# clear floor space at toilet part of circulation path?



## syarn (Jul 10, 2012)

is the clear floor space at a toilet has an electric hand dryer over lapping it a bit AND the hand dryer projects more than 4" off the wall within the toilet clear floor space is this a violation because the toilet clear floor space is considered part of the circulation path?


----------



## syarn (Jul 10, 2012)

actually also including the clear floor space at a sink....is that considered part of the circulation path?


----------



## Examiner (Jul 10, 2012)

The hand dryer is a protruding object since it occurs in the circulation path and projects more than 4".  The sink cannot project into the require floor space of the accessible water closet, basically a 5'-sq floor space for the water closet must be free of the lav.  Graphics in both ADA and the ANSI A117.1 are pretty clear on this.  They do make new ADA compliant hand dryers now.  However, its location should not be in the area of the accessible water closet.


----------



## daniel45 (Mar 11, 2017)

syarn said:


> is the clear floor space at a best toilets for small spaces has an electric hand dryer over lapping it a bit AND the hand dryer projects more than 4" off the wall within the toilet clear floor space is this a violation because the toilet clear floor space is considered part of the circulation path?



Hello,
Clearances are required at accessible elements, fixtures, and controls so that people with disabilities, including those who use wheelchairs, can approach and use them. The standards also address maneuvering space for wheelchair turning.


----------



## mark handler (Mar 11, 2017)

syarn said:


> is the clear floor space at a toilet has an electric hand dryer over lapping it a bit AND the hand dryer projects more than 4" off the wall within the toilet clear floor space is this a violation because the toilet clear floor space is considered part of the circulation path?


Which Code? Year?


----------



## steveray (Mar 13, 2017)

2009 ANSI 117

604.3.3 Clearance Overlap. The required clearance
around the water closet shall be permitted to overlap
the water closet, associated grab bars, paper dispensers,
sanitary napkin receptacles, coat hooks, shelves,
accessible routes, clear floor space at other fixtures and
the turning space. No other fixtures or obstructions shall
be within the required water closet clearance.


----------



## ADAguy (Mar 14, 2017)

Same language in ADASAD?


----------



## Yikes (Mar 14, 2017)

Same language is in CBC 604.3.2 and ADAS.

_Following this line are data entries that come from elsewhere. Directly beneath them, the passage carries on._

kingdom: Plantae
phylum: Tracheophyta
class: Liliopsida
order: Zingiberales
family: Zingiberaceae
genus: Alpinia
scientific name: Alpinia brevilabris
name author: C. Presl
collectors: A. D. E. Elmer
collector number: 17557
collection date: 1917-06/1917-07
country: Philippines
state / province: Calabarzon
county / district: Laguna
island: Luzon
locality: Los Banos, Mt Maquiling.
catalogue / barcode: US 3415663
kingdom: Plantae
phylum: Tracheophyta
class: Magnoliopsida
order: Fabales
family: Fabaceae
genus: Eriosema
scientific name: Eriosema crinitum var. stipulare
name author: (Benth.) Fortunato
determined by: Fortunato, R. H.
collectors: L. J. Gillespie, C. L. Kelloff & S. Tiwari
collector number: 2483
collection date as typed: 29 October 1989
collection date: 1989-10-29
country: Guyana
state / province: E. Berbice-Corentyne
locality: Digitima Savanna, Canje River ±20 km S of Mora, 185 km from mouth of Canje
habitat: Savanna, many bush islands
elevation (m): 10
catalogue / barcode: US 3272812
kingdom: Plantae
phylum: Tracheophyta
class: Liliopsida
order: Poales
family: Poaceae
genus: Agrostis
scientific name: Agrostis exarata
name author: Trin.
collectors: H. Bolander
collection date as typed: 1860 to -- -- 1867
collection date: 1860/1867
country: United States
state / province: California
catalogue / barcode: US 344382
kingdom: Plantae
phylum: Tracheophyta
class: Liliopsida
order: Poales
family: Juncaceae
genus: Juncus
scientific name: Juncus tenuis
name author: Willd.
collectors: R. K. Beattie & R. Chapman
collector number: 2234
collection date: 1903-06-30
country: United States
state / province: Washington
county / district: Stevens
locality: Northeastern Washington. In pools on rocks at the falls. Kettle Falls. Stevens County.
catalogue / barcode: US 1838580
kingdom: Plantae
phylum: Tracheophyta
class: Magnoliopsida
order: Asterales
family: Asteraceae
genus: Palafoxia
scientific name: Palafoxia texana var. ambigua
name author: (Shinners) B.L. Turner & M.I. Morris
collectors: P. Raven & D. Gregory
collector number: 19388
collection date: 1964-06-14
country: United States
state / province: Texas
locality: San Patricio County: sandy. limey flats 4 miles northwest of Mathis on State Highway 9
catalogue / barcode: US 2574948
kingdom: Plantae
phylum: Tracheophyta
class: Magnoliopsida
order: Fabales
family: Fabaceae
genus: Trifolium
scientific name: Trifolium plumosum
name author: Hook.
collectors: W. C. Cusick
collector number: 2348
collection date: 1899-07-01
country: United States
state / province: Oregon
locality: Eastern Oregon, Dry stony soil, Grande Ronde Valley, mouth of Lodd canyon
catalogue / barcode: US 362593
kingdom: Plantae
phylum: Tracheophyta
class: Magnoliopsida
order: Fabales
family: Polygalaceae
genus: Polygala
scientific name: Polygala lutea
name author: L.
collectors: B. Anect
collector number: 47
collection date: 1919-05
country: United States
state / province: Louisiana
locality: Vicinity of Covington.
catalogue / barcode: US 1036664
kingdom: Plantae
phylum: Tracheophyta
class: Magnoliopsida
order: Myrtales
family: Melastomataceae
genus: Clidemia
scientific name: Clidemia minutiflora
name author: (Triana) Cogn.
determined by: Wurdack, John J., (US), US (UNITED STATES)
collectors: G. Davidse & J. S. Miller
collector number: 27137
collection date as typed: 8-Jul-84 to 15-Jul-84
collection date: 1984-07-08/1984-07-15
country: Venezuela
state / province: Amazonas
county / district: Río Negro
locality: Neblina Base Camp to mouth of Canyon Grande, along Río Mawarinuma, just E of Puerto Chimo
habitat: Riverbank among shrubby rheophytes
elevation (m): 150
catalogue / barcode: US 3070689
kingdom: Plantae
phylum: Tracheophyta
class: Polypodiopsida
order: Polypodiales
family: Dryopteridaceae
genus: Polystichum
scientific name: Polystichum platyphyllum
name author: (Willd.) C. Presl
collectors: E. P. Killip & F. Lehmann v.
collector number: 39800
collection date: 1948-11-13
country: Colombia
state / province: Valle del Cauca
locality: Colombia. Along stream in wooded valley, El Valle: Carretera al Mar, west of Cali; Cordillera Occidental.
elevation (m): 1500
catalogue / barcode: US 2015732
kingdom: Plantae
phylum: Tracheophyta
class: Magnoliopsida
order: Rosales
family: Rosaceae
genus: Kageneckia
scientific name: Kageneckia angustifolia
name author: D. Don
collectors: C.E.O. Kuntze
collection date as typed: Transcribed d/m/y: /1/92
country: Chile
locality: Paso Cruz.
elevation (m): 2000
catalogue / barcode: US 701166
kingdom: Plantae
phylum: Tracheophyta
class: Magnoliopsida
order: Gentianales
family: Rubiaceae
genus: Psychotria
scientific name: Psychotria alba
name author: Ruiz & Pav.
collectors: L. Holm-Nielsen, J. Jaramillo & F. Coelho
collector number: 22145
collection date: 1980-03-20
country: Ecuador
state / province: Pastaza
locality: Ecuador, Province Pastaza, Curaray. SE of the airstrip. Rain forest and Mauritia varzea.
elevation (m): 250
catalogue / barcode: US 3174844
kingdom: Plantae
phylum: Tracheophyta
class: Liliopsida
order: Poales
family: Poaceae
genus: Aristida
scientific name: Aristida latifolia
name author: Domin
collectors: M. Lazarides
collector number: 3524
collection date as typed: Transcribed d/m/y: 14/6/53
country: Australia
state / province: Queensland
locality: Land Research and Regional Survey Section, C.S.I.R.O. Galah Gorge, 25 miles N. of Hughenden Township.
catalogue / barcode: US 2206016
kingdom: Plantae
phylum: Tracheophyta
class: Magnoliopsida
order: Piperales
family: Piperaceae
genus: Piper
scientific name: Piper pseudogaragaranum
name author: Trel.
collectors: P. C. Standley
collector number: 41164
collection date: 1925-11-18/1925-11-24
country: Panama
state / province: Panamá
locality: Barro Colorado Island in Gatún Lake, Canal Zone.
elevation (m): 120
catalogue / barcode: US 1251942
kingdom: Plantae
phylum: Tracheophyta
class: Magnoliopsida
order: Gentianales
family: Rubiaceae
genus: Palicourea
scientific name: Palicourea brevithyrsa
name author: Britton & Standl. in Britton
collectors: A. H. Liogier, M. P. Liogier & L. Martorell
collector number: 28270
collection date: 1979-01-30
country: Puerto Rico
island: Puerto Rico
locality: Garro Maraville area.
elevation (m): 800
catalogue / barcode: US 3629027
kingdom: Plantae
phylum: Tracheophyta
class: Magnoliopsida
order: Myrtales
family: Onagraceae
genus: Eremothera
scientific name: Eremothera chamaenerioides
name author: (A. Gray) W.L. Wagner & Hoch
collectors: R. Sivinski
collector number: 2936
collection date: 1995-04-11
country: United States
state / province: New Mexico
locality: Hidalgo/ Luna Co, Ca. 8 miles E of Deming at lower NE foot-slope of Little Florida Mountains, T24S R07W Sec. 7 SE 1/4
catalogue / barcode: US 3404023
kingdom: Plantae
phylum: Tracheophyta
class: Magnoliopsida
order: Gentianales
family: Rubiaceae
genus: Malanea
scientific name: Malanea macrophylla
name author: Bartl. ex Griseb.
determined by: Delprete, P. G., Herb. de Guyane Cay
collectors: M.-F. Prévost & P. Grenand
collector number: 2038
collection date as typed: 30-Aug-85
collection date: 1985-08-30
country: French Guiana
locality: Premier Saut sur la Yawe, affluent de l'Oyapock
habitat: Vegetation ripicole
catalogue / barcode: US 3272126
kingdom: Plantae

steveray, I find it interesting that if I wanted to dry my hands using paper towels, I could have a "paper dispenser" overlap the toilet clearance (notice that 604.3.2 didn't say what _kind_ of paper it is supposed to dispense: toilet paper, kleenex, a** gaskets, or paper towels); but if I want a power dryer of the exact same size as the paper dispenser, that is not allowed because it says "no other obstructions".

Here's some other oddities:

The flexible water supply line and shutoff valve on the rear wall of the toilet are "other obstructions" technically not allowed, because the required toilet clearance goes all the way to the wall surface behind the toilet
A sanitary napkin dispenser is not allowed, but a sanitary napkin receptacle is allowed.
A giant 4" deep shelf such as a diaper changing table is allowed, but a vanity of identical size with a 4" deep sink bowl would not be allowed (except in ADA residential dwelling units).


----------



## Rick18071 (Mar 15, 2017)

Where does it say a diaper changing table is allowed? It would come out more than 4" if left open.


----------



## steveray (Mar 15, 2017)

IF.....If someone left a dead body in there it would be a violation too.....Or you could just make sure that the changing table was within the accessible reach ranges and operable and they could get it out of their own way.


----------



## steveray (Mar 15, 2017)

Yikes said:


> Same language is in CBC 604.3.2 and ADAS.
> 
> steveray, I find it interesting that if I wanted to dry my hands using paper towels, I could have a "paper dispenser" overlap the toilet clearance (notice that 604.3.2 didn't say what _kind_ of paper it is supposed to dispense: toilet paper, kleenex, a** gaskets, or paper towels); but if I want a power dryer of the exact same size as the paper dispenser, that is not allowed because it says "no other obstructions".



Correct....I didn't want to bring that up, but yes, even though I don't agree I would lose that argument unless commentary speaks of it or a newer version of ANSI.

By that poor code language I could have a 3000# roll of paper that dispenses into a printing press in there..


----------



## Yikes (Mar 15, 2017)

Rick18071 said:


> Where does it say a diaper changing table is allowed? It would come out more than 4" if left open.


CBC 604.3.2, ADAS, and ANSI all allow "shelves" to encroach into the toilet clearance, with no limitation (_4", or 44"!_) on the amount of encroachment.
A diaper changing table is a type of "shelf" for babies, and other purposes, so it is allowed.


----------



## Paul Sweet (Mar 17, 2017)

Poor code language is job security for lawyers.


----------



## Rick18071 (Apr 4, 2017)

CIRCULATION PATH. An exterior or interior way of passage from one place to another for pedestrians.

So why isn't the area next to the toilet part of a circulation path?  It's used to get from the toilet to the sink or wheel chair. If that is the case the sink could be a protruding object besides a more than 4" deep shelf.


----------